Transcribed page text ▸
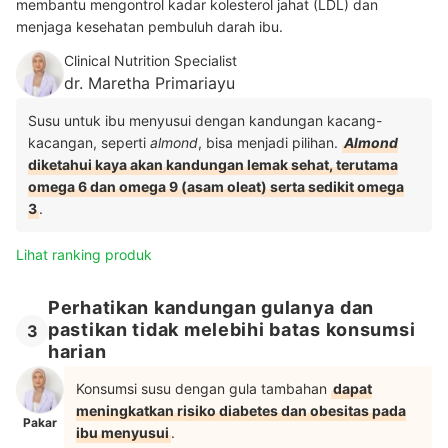
membantu mengontrol kadar kolesterol jahat (LDL) dan
menjaga kesehatan pembuluh darah ibu.
Clinical Nutrition Specialist
dr. Maretha Primariayu
Susu untuk ibu menyusui dengan kandungan kacang-
kacangan, seperti
almond
, bisa menjadi pilihan.
Almond
diketahui kaya akan kandungan lemak sehat, terutama
omega 6 dan omega 9 (asam oleat) serta sedikit omega
3
.
Lihat ranking produk
Perhatikan kandungan gulanya dan
pastikan tidak melebihi batas konsumsi
3
harian
Konsumsi susu dengan gula tambahan
dapat
meningkatkan risiko diabetes dan obesitas pada
Pakar
ibu menyusui
.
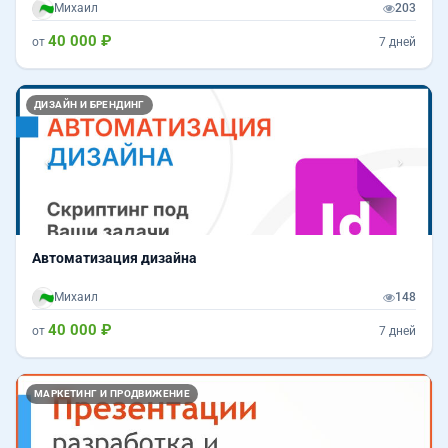
Михаил
203
40 000 ₽
от
7 дней
Назад
Впер
ДИЗАЙН И БРЕНДИНГ
Автоматизация дизайна
Михаил
148
40 000 ₽
от
7 дней
Назад
Впер
МАРКЕТИНГ И ПРОДВИЖЕНИЕ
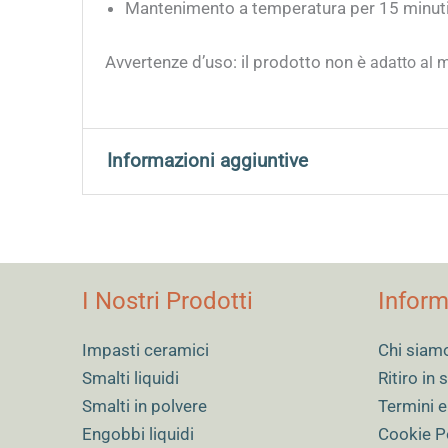
Mantenimento a temperatura per 15 minuti
Avvertenze d’uso: il prodotto non è
adatto al m
Informazioni aggiuntive
Peso
0,300 kg
Dimensioni
10 × 12 × 9 cm
I Nostri Prodotti
Inform
Dimensioni
Kit per fornetto grande
Impasti ceramici
Chi siam
Smalti liquidi
Ritiro in
Smalti in polvere
Termini e
Engobbi liquidi
Cookie P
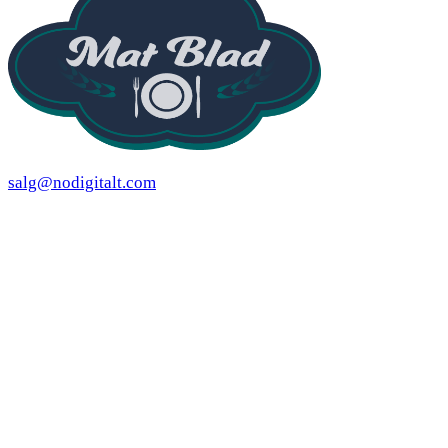
salg@nodigitalt.com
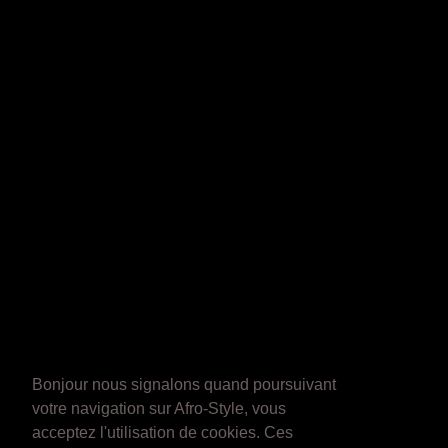
Bonjour nous signalons quand poursuivant
votre navigation sur Afro-Style, vous
acceptez l'utilisation de cookies. Ces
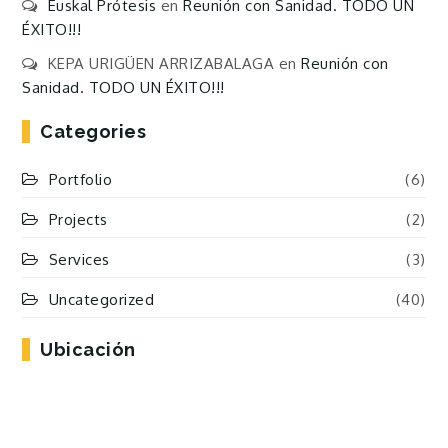
Euskal Prótesis
en
Reunión con Sanidad. TODO UN
ÉXITO!!!
KEPA URIGÜEN ARRIZABALAGA
en
Reunión con
Sanidad. TODO UN ÉXITO!!!
Categories
Portfolio
(6)
Projects
(2)
Services
(3)
Uncategorized
(40)
Ubicación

What this task involves ▸ Print every line of the data above verbatim, leaving out the picture markers.

Output for this exercise ▸
membantu mengontrol kadar kolesterol jahat (LDL) dan
menjaga kesehatan pembuluh darah ibu.
Clinical Nutrition Specialist
dr. Maretha Primariayu
Susu untuk ibu menyusui dengan kandungan kacang-
kacangan, seperti
almond
, bisa menjadi pilihan.
Almond
diketahui kaya akan kandungan lemak sehat, terutama
omega 6 dan omega 9 (asam oleat) serta sedikit omega
3
.
Lihat ranking produk
Perhatikan kandungan gulanya dan
pastikan tidak melebihi batas konsumsi
3
harian
Konsumsi susu dengan gula tambahan
dapat
meningkatkan risiko diabetes dan obesitas pada
Pakar
ibu menyusui
.
Михаил
203
40 000 ₽
от
7 дней
Назад
Впер
ДИЗАЙН И БРЕНДИНГ
Автоматизация дизайна
Михаил
148
40 000 ₽
от
7 дней
Назад
Впер
МАРКЕТИНГ И ПРОДВИЖЕНИЕ
Mantenimento a temperatura per 15 minuti
Avvertenze d’uso: il prodotto non è
adatto al m
Informazioni aggiuntive
Peso
0,300 kg
Dimensioni
10 × 12 × 9 cm
I Nostri Prodotti
Inform
Dimensioni
Kit per fornetto grande
Impasti ceramici
Chi siam
Smalti liquidi
Ritiro in
Smalti in polvere
Termini e
Engobbi liquidi
Cookie P
salg@nodigitalt.com
Bonjour nous signalons quand poursuivant
votre navigation sur Afro-Style, vous
acceptez l'utilisation de cookies. Ces
Euskal Prótesis
en
Reunión con Sanidad. TODO UN
ÉXITO!!!
KEPA URIGÜEN ARRIZABALAGA
en
Reunión con
Sanidad. TODO UN ÉXITO!!!
Categories
Portfolio
(6)
Projects
(2)
Services
(3)
Uncategorized
(40)
Ubicación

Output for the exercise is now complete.